November 3, 2005
And shove it!
When I first moved to California, shortly after the end of World War II, I thought that the initiative process was wonderful. This was democracy in action. I have watched the process evolve to where it now one more way to hornswoggle the public. Signatures to place an initiative on the ballot are gathered by people who are paid to gather signatures. Who pays them? They are paid by people who stand to make big money when the initiative passes. These same people pay for expensive TV commercials and propaganda mailings. There are exceptions on the local level, but statewide initiatives are bought and paid for by big money.

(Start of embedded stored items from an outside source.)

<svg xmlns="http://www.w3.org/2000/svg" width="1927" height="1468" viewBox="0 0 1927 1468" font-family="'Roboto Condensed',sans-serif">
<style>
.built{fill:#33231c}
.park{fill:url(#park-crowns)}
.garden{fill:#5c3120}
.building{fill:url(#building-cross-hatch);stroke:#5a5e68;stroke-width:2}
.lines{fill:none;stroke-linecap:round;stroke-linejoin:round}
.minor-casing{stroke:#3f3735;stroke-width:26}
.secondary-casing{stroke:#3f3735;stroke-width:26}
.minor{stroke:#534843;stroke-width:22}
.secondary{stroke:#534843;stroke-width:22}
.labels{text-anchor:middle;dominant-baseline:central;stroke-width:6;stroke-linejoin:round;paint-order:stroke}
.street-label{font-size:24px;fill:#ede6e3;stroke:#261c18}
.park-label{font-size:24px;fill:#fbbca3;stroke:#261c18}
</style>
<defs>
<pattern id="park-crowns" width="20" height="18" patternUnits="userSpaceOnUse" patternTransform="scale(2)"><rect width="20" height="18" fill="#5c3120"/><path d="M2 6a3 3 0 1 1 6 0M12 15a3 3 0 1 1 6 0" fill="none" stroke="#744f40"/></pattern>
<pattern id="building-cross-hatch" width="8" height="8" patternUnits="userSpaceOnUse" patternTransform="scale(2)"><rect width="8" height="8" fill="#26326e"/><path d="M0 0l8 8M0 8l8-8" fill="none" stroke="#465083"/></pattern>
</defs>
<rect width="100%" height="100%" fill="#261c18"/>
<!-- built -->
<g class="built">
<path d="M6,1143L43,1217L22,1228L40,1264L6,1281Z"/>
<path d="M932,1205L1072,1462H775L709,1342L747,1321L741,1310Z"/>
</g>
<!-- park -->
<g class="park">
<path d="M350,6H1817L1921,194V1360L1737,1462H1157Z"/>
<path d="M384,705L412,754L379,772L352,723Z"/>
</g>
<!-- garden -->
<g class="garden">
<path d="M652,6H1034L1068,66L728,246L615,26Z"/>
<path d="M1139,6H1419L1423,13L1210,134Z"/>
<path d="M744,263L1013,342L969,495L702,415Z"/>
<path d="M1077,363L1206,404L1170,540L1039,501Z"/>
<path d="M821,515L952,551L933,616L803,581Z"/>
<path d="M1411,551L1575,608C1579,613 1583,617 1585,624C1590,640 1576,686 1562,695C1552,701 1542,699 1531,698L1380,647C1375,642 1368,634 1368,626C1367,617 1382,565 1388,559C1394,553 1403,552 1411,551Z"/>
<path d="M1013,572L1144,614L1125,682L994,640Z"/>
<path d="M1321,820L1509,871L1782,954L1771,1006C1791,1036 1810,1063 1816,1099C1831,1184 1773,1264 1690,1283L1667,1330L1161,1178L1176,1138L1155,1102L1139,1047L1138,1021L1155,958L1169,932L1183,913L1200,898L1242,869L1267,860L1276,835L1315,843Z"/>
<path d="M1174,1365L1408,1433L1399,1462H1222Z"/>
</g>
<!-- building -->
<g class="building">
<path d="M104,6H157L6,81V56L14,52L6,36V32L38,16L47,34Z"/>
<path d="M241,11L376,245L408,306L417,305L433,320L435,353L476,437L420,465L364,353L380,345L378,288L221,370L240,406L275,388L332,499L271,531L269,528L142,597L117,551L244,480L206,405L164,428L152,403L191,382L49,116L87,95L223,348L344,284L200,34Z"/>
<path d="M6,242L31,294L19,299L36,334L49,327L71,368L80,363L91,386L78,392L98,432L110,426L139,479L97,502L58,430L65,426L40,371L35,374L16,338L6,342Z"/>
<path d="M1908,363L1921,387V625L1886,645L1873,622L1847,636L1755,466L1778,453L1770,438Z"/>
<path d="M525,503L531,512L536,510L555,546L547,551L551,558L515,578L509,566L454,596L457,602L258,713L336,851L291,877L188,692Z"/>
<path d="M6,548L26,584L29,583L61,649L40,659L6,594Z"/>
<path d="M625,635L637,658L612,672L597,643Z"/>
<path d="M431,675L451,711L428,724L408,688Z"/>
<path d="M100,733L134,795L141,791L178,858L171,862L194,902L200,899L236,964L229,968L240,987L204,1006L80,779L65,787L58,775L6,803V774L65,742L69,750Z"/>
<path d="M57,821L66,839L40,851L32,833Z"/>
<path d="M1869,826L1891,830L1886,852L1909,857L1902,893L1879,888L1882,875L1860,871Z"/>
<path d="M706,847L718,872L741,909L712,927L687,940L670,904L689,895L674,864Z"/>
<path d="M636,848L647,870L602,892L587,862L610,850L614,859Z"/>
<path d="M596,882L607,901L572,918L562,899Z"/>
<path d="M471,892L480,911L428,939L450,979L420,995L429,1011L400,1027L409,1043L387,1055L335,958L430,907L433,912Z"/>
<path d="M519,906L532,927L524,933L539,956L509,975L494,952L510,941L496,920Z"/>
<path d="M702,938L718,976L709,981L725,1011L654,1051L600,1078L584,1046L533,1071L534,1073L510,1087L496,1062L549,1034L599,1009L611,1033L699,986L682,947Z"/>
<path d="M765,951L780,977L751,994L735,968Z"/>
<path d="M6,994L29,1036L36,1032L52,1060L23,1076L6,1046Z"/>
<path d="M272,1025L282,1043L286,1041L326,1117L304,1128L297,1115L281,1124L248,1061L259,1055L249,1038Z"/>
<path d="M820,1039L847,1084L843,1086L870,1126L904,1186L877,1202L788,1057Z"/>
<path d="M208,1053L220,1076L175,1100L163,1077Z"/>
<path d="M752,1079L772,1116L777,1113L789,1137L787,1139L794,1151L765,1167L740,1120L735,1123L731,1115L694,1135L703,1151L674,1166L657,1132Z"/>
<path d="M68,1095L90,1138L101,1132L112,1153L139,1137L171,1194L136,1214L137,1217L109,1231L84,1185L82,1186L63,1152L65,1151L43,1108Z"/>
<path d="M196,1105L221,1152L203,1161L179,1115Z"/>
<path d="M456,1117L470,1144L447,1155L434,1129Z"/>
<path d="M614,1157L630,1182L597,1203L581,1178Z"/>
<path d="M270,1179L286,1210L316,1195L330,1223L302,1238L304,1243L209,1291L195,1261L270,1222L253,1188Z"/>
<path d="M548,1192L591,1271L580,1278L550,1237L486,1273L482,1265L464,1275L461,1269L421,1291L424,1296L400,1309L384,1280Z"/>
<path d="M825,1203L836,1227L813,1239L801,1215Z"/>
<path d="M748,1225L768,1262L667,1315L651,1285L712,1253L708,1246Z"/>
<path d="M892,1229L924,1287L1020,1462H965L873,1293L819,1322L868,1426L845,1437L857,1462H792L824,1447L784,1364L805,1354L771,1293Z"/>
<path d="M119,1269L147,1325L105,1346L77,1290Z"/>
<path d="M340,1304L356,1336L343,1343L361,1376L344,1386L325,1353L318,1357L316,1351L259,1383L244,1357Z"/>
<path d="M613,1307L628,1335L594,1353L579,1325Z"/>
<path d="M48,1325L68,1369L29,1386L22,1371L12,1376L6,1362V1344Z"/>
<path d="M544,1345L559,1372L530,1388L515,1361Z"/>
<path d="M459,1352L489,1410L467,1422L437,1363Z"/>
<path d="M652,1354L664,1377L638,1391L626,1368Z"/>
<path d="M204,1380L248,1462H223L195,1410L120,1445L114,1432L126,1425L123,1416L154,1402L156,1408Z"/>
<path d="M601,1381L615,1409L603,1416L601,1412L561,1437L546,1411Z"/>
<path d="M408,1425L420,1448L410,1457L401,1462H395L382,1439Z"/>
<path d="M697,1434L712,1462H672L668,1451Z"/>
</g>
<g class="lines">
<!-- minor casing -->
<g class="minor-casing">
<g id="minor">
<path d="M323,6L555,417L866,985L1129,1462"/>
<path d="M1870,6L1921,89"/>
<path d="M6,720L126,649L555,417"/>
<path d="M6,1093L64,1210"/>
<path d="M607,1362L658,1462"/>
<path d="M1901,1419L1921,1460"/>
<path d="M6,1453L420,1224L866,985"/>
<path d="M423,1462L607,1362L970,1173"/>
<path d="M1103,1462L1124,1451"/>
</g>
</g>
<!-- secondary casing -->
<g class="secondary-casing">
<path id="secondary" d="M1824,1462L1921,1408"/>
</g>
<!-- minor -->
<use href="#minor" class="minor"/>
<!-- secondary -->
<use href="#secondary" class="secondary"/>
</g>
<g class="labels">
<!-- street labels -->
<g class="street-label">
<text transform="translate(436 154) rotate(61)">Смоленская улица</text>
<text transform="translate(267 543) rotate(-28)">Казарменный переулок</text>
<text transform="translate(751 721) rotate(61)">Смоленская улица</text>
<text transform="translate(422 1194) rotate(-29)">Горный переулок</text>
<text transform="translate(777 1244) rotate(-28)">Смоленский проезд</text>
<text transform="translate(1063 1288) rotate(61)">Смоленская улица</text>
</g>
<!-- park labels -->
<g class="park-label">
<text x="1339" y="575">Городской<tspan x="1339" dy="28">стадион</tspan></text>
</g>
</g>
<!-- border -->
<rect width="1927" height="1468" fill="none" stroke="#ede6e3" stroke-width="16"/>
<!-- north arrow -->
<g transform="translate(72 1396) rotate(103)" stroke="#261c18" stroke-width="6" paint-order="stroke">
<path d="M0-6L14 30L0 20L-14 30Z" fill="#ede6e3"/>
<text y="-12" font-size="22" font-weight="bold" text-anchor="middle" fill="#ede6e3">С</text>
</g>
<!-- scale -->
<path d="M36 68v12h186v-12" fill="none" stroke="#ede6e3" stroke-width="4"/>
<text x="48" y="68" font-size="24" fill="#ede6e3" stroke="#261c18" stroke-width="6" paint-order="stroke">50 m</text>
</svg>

The upcoming "special election" is not only unnecessary, but it is expensive. What does the public get for its money? Nothing that couldn't have been accomplished during the regular election! It is anyone's guess what Governor Schwarzeneger hopes to gain. Maybe it is the message that "We love you Governor Schwarzeneger." More likely, it is more power for the governor/
When I was much younger I voted for the famous Prop 13. It was supposed to save poor old ladies from losing their homes because the property taxes on it kept rising due to the inflation of real estate value. What I didn't realize was that the fine print, and the whole proposition, was designed to protect people with very expensive property from tax inflation. While I got a got a tax break from it, corporations and large land owners got a real windfall. If a community wanted to tax itself to build a new school, they could only do it with a parcel tax. In a parcel tax, someone who owned a $10,000 piece of property would pay the same tax as someone who owned a $10,000,000 property. The proposition was financed by the rich, for the benefit of the rich.
Things have gotten worse since then with almost every proposition being bought and paid for by big money. They even hire the people who collect the signatures to put the proposition on the ballot.
I started to think about the whole process. We elect and pay legislators handsomely to make wise decisions for us. In theory, at least, they are supposed to study legislation and make decisions for our benefit. Then we essentially say, "you don't know what the heck you're doing. We will make the decisions ourselves." It is like hiring someone to build a house, paying him in advance, and then doing it yourself. George Bernard Shaw described democracy as a government that substitutes election by the incompetent many for appointment by the corrupt few. Add the initiative process to this and it becomes sillier.
I will vote NO on all initiatives and I will continue voting NO until the initiative process is abolished, or I die; whichever comes first.